- _Exercise_
When you find the line with "Can you trace the" among the records below, reproduce it and each line after it exactly, ending with the line with "Can you draw".

- _Input data_
○ ○ ○ ○

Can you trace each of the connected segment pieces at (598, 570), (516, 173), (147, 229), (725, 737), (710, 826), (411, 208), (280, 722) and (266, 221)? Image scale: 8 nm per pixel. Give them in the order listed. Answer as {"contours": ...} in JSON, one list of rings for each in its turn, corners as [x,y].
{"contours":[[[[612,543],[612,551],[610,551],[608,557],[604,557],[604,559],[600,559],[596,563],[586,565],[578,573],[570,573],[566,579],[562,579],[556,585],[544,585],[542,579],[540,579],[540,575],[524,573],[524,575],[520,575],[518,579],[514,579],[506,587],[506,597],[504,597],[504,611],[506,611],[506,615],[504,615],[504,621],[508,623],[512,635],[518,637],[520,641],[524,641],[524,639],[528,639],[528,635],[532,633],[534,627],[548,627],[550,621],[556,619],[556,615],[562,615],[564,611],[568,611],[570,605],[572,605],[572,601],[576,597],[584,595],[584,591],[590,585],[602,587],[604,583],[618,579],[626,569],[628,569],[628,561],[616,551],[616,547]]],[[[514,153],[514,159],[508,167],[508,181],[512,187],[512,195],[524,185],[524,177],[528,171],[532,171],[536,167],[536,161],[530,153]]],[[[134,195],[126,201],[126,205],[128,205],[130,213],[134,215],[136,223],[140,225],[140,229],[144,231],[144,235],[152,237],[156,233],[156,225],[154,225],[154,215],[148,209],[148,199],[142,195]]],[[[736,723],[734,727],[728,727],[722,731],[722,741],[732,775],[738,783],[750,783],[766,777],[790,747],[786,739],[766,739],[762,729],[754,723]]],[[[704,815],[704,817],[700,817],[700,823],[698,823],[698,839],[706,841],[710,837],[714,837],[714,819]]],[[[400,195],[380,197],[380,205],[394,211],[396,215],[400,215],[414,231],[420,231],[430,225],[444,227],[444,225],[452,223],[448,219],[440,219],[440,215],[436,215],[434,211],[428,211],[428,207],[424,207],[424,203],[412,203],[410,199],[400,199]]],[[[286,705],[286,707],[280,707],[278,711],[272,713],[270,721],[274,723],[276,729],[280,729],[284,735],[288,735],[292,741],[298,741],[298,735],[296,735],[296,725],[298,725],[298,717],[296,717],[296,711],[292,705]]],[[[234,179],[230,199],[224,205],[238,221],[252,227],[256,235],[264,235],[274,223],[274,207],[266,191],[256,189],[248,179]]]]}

○ ○ ○ ○

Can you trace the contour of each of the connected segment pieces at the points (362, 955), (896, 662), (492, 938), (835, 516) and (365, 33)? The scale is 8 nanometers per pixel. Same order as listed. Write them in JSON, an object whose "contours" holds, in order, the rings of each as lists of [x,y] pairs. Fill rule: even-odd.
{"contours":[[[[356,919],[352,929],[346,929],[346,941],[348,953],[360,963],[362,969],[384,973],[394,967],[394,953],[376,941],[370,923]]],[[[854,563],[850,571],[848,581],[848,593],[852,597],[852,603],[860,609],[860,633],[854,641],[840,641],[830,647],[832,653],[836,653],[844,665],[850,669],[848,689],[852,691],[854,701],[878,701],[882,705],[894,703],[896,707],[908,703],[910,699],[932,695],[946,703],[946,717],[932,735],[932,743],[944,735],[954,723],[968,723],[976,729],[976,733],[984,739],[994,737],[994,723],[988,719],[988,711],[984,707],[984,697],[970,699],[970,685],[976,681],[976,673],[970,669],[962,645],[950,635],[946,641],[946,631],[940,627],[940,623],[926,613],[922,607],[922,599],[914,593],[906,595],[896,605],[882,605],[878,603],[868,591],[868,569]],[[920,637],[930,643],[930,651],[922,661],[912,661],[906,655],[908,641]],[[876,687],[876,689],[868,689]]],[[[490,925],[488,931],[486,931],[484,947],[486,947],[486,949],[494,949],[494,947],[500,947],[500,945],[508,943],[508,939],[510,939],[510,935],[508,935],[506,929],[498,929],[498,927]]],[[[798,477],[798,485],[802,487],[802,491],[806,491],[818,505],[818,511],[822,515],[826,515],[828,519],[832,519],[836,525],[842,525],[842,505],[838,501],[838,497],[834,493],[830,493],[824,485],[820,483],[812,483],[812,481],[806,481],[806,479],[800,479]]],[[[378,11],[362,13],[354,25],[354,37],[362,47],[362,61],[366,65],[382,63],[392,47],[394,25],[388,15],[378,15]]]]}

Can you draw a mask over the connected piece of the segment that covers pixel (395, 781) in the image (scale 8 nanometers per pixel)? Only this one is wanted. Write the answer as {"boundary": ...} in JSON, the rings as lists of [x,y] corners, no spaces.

○ ○ ○ ○

- _Solution_
Can you trace the contour of each of the connected segment pieces at the points (362, 955), (896, 662), (492, 938), (835, 516) and (365, 33)? The scale is 8 nanometers per pixel. Same order as listed. Write them in JSON, an object whose "contours" holds, in order, the rings of each as lists of [x,y] pairs. Fill rule: even-odd.
{"contours":[[[[356,919],[352,929],[346,929],[346,941],[348,953],[360,963],[362,969],[384,973],[394,967],[394,953],[376,941],[370,923]]],[[[854,563],[850,571],[848,581],[848,593],[852,597],[852,603],[860,609],[860,633],[854,641],[840,641],[830,647],[832,653],[836,653],[844,665],[850,669],[848,689],[852,691],[854,701],[878,701],[882,705],[894,703],[896,707],[908,703],[910,699],[932,695],[946,703],[946,717],[932,735],[932,743],[944,735],[954,723],[968,723],[976,729],[976,733],[984,739],[994,737],[994,723],[988,719],[988,711],[984,707],[984,697],[970,699],[970,685],[976,681],[976,673],[970,669],[962,645],[950,635],[946,641],[946,631],[940,627],[940,623],[926,613],[922,607],[922,599],[914,593],[906,595],[896,605],[882,605],[878,603],[868,591],[868,569]],[[920,637],[930,643],[930,651],[922,661],[912,661],[906,655],[908,641]],[[876,687],[876,689],[868,689]]],[[[490,925],[488,931],[486,931],[484,947],[486,947],[486,949],[494,949],[494,947],[500,947],[500,945],[508,943],[508,939],[510,939],[510,935],[508,935],[506,929],[498,929],[498,927]]],[[[798,477],[798,485],[802,487],[802,491],[806,491],[818,505],[818,511],[822,515],[826,515],[828,519],[832,519],[836,525],[842,525],[842,505],[838,501],[838,497],[834,493],[830,493],[824,485],[820,483],[812,483],[812,481],[806,481],[806,479],[800,479]]],[[[378,11],[362,13],[354,25],[354,37],[362,47],[362,61],[366,65],[382,63],[392,47],[394,25],[388,15],[378,15]]]]}

Can you draw a mask over the connected piece of the segment that covers pixel (395, 781) in the image (scale 8 nanometers per pixel)? Only this one is wanted. Write the answer as {"boundary": ...} in JSON, the rings as lists of [x,y] corners, no spaces.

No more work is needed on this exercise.